AHH was kann ich machen? ich erhalte den gleichen fehler, wenn ich auf meine lokale Datenbank auf localhost zugreifen möchte.
Bitte helft mir!


----------



## maki (18. Jun 2008)

Such doch mal, das Problem kommt hier spätestens ca. alle 1,5 Tage.


----------



## Guest (18. Jun 2008)

ich glaub ich habe im gegensatz zu dir gesucht, denn wo gibt es einen post zu meinem thema? höchstens was ähnliches aber meinen fehler gibt es nicht


----------



## maki (18. Jun 2008)

Anonymous hat gesagt.:
			
		

> ich glaub ich habe im gegensatz zu dir gesucht, denn wo gibt es einen post zu meinem thema? höchstens was ähnliches aber meinen fehler gibt es nicht


Vollkommener Quatsch, speziell dieses UNterforum (Db Programmierung) besteht aus fast nix anderem als diesem Problem, die Leute haben anscheinend keine Lust die MySQL Doku zu lesen 

Suche doch mal nach "Communications link failure".
Du hast übrigens einen Rechtschreibfehler in deiner Überschrift, sicherlich lag es daran...


----------



## Gast (20. Jun 2008)

so ich habe jetzt das ganze forum durchsucht nach Communications link failure und 1. gibt es nur sehr wenige posts die mein problem ansprechen und 2. habe ich in KEINEM eine vernünftige antwort gefunden. Vielen Dank maki


----------



## maki (20. Jun 2008)

47 Threads nennst du wenig?

Hast du den 1. Thread (ausser deinem) der Suchergebnisse schon gelesen: http://www.java-forum.org/de/viewtopic.php?t=69854&highlight=communications+link+failure

Und?
Bekommst du eine Verbindung mit Telnet?
Akzeptiert der MySQL Server Verbindungen von ausserhalb mit Passwort, d.h. hast du die Berechtigungen richtig gesetzt?
Schon  die MySQL Doku gelesen? 

Was hast du denn bereits probiert von den Vorschlägen?


----------



## Guest (21. Jun 2008)

okay, telnet geht nicht: verbindung fehlgeschlagen. mit anderen externen programmen kann ich eine verbindung herstellen nur halt mit java nicht, die berechtigungen müssten richtig gesetzt sein und die datei hosts.deny finde ich auch nicht


----------



## maki (21. Jun 2008)

> okay, telnet geht nicht: verbindung fehlgeschlagen.  mit anderen externen programmen kann ich eine verbindung herstellen nur halt mit java nicht, die berechtigungen müssten richtig gesetzt sein


Wenn telnet nicht geht, hat das nix mit Java oder sonstigem zu tun.
Wenn telnet nicht geht, geht sonst auch nix.

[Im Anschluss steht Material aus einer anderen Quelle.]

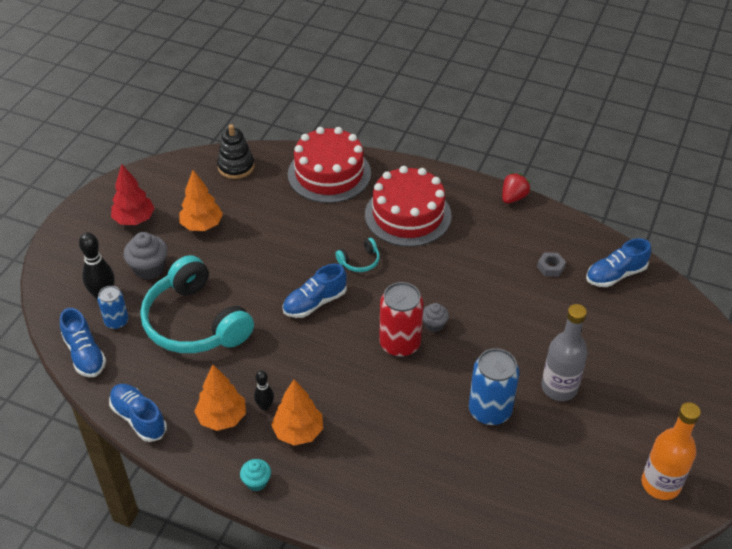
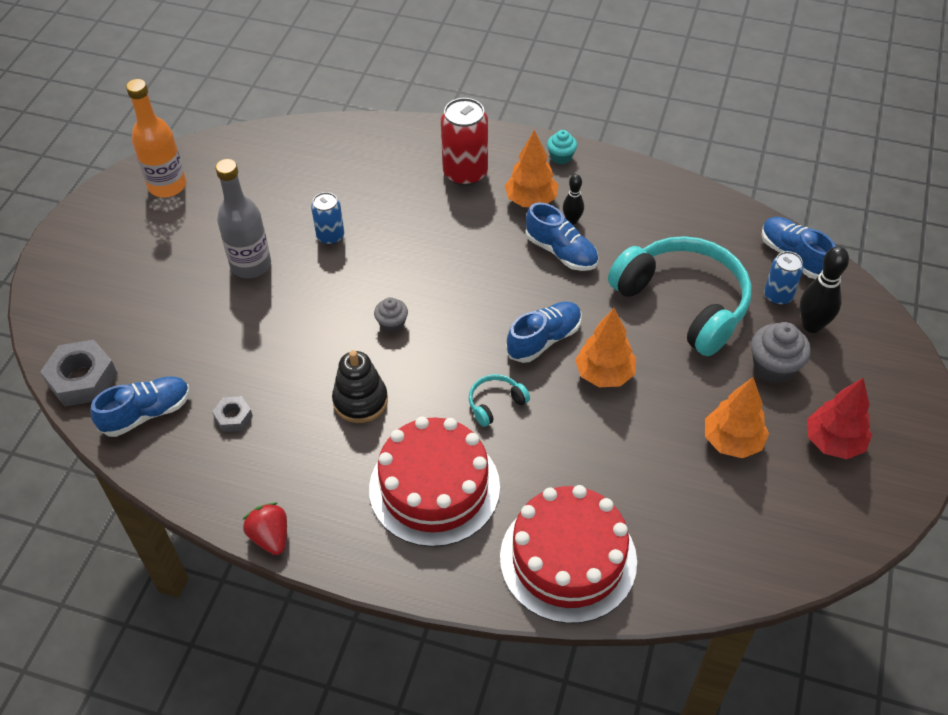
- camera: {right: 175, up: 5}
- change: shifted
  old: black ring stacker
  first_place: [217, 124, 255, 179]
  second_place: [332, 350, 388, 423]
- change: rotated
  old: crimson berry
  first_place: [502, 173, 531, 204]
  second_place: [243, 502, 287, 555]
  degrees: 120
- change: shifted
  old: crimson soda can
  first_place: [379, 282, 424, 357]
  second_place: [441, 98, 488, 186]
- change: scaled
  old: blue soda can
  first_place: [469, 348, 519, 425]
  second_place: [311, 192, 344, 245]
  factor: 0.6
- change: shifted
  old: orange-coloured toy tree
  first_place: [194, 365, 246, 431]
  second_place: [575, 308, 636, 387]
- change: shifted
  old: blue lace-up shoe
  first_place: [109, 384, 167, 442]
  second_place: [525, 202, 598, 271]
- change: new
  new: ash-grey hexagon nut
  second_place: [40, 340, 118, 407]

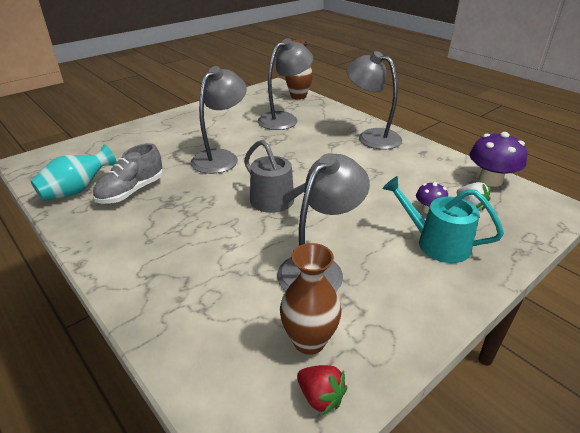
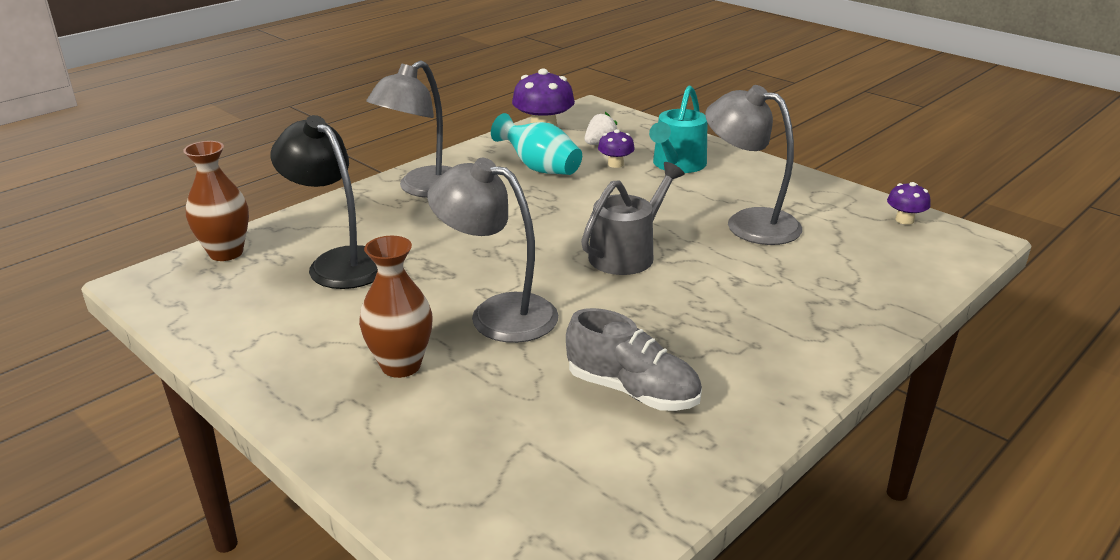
- camera: {right: -95, up: -5}
- change: repainted
  old: ash-grey reading lamp
  new: black reading lamp
  first_place: [258, 38, 313, 130]
  second_place: [271, 115, 378, 289]
- change: shifted
  old: teal vase
  first_place: [31, 144, 117, 201]
  second_place: [491, 113, 582, 175]
- change: shifted
  old: russet vase
  first_place: [280, 243, 342, 355]
  second_place: [359, 236, 433, 378]
- change: swapped
  old: crimson berry
  new: purple mushroom
  first_place: [297, 365, 347, 415]
  second_place: [887, 182, 930, 224]

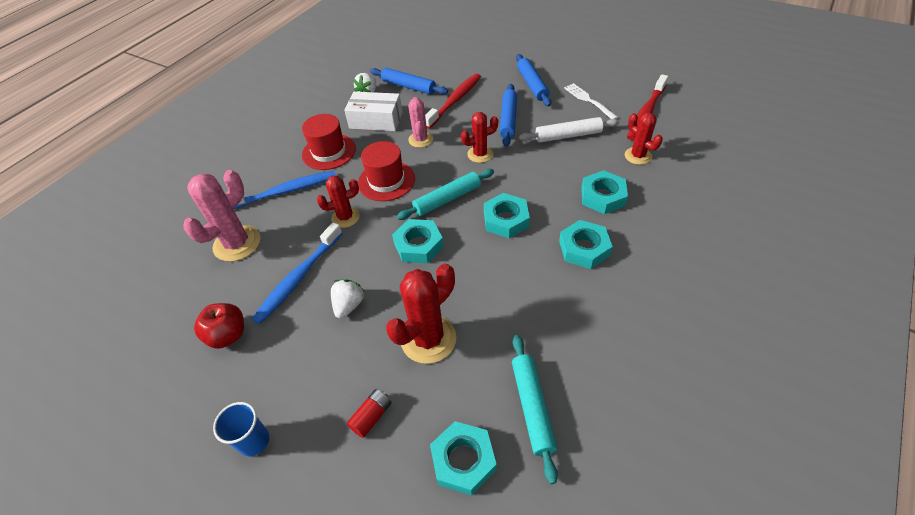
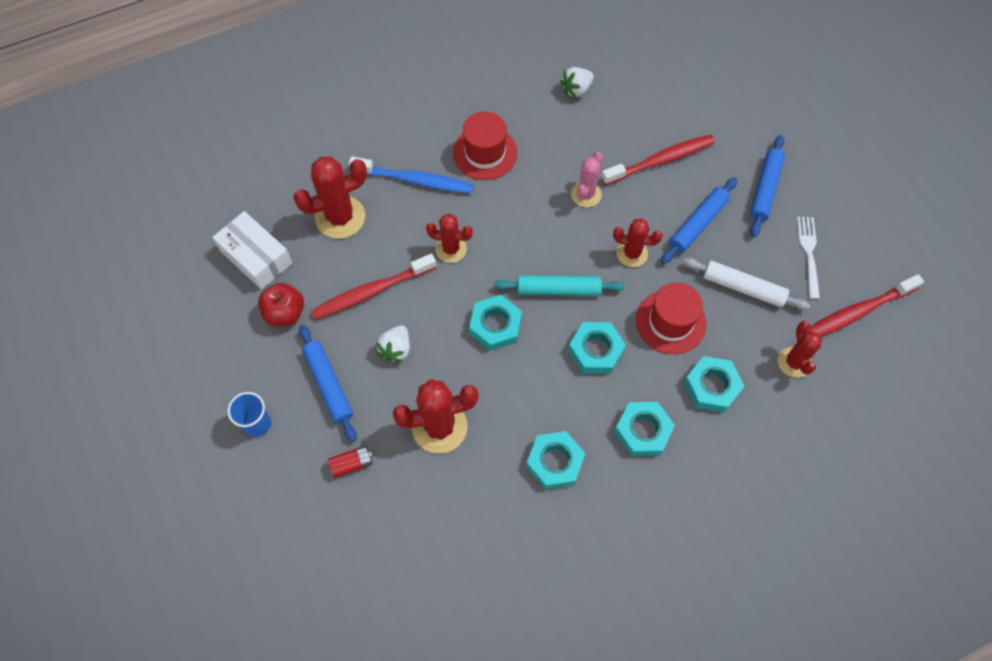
- camera: {right: 30, up: 15}
- change: shifted
  old: blue dough roller
  first_place: [370, 68, 448, 95]
  second_place: [299, 325, 357, 442]
- change: shifted
  old: pure white parcel
  first_place: [344, 92, 403, 131]
  second_place: [212, 211, 293, 290]
- change: shifted
  old: crimson tall hat
  first_place: [358, 141, 415, 201]
  second_place: [636, 282, 706, 354]
- change: repainted
  old: rosy prickly plant
  new: crimson prickly plant
  first_place: [183, 170, 261, 262]
  second_place: [293, 156, 367, 239]
- change: repainted
  old: blue tooth brush
  new: crimson tooth brush
  first_place: [252, 222, 343, 324]
  second_place: [311, 254, 436, 320]
- change: rotated
  old: pure white berry
  first_place: [331, 280, 366, 319]
  second_place: [376, 325, 410, 362]
  degrees: 150
- change: gone
  old: teal dough roller
  first_place: [512, 335, 558, 484]
- change: shifted
  old: teal hexagon nut
  first_place: [430, 421, 497, 496]
  second_place: [526, 431, 586, 490]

Wie sieht denn deine Berechtigungstabelle aus?


----------



## tuxedo (25. Jun 2008)

Die Berechtigungstabelle ist irrelevant wenn schon Telnet keine Socketverbindung zu stande bringt. 

Tippe auf nen Tippfehler bei hostnamen und/oder Portnummer des Servers.

Aber viel eher wird's daran liegen dass der Host "down" ist:

http://dnstools.com/?lookup=on&wwwh...all=on&target=www.freesql.org&submit=Get+Info

Zumindest ist jetzt im moment dieses Posts keinerlei Verbindung möglich.

- Alex

P.S. Wenn du eine Hómepage hast die MySQL anbeitet, kannst du auch jPMdbc benutzen (siehe meine Signatur). Viele kostenlose MySQL-Dienste die Port 3306 freigeben sind sehr unzuverlässig (zumindest hab ich die Erfahrung gemacht).


----------